Lead researcher Dr Qi Dai, said: "We found that frequent drinking of fruit and vegetable juices was associated with a substantially decreased risk of Alzheimer's disease.
"These findings are new and suggest that fruit and vegetable juices may play an important role in delaying the onset of Alzheimer's disease."
Around 800,000 people in the UK have dementia. More than 500,000 are victims of Alzheimer's, the most common form, which produces symptoms such as loss of short-term memory, confusion and personality change.
The direct costs of treating dementia are estimated at between £7 billion and £14 billion a year - more than stroke, heart disease and cancer combined.
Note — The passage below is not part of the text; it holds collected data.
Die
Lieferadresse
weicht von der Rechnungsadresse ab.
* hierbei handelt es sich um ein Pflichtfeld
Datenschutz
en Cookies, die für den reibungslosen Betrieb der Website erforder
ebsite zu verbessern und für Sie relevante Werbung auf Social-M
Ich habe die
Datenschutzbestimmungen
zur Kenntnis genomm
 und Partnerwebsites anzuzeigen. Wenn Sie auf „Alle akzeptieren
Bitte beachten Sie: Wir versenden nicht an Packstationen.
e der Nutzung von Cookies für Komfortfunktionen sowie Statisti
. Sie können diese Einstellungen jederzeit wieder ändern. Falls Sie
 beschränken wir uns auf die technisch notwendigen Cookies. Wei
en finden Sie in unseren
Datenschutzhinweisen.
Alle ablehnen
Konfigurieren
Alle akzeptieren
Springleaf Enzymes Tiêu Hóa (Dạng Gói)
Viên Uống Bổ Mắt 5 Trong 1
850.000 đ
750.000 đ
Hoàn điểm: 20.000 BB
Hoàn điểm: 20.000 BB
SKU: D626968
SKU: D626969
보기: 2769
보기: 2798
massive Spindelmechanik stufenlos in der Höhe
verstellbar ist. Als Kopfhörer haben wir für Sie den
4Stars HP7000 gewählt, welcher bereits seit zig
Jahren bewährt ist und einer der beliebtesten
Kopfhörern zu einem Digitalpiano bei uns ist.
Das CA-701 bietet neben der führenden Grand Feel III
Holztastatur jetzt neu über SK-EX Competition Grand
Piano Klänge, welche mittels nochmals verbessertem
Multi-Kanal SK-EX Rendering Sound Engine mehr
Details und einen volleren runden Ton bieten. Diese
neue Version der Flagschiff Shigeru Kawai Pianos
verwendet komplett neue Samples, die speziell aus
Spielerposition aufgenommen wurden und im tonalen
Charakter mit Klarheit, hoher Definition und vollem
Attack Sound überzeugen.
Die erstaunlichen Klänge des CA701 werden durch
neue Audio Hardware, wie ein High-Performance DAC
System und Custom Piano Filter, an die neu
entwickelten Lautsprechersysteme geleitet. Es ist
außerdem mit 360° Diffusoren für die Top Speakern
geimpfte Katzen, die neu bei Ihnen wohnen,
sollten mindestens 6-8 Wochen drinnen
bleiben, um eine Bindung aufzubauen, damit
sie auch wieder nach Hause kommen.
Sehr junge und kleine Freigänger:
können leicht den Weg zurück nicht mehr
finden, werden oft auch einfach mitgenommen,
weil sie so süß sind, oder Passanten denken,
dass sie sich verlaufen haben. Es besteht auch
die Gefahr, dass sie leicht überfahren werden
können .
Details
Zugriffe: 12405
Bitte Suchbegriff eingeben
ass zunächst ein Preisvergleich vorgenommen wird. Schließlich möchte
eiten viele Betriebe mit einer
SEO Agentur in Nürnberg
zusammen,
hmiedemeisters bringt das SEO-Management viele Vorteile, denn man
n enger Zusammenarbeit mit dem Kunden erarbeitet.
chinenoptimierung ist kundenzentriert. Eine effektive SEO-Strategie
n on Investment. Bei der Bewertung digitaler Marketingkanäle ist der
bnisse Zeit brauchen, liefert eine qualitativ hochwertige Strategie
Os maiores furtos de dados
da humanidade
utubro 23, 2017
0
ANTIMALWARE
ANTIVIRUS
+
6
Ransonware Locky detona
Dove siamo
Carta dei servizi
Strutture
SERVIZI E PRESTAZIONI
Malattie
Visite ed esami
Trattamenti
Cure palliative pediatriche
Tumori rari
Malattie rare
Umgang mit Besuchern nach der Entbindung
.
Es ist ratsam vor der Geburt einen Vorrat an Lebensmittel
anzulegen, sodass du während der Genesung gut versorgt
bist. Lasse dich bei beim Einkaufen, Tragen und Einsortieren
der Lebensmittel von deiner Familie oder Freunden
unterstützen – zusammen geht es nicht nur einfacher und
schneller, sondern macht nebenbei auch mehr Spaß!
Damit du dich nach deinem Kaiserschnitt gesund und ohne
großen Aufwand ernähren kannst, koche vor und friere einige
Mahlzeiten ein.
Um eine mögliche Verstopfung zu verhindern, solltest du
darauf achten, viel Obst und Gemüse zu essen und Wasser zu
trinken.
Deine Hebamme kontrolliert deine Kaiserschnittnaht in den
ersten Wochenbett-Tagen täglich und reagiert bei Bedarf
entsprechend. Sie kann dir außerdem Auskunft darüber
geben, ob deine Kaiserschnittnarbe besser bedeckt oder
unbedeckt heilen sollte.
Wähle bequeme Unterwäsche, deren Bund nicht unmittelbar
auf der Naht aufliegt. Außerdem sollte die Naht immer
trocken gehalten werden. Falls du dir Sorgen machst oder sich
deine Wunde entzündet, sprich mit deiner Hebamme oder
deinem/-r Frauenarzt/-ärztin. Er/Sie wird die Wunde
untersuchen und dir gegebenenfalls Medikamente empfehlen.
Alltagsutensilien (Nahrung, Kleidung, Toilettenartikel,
Famous victims of Alzheimer's include former U. S. president Ronald Reagan and the novelist Iris Murdoch.
Doctors agree that the accumulation of 'bad' proteins in the brain are responsible for the memory loss which marks Alzheimer's.
Various studies have suggested that polyphenols - a family of chemicals found in many foods with strong antioxidant properties - might disrupt these biological processes in the brain and provide some protection against the disease.
Antioxidants are known to neutralise the effect of damaging compounds in the body called free radicals which attack healthy cells.
The latest study did not specify which kinds of juices were found to reduce the risk of Alzheimer's. However it is known that red and orange fruit and vegetables and berries are a particularly rich source of antioxidants.
Dr Harriet Millward, deputy chief executive of the Alzheimer's Research Trust said yesterday: "Many scientists believe there is a link between the release of free radicals within the body and early changes to brain cells in people who ultimately go on to develop Alzheimer's disease.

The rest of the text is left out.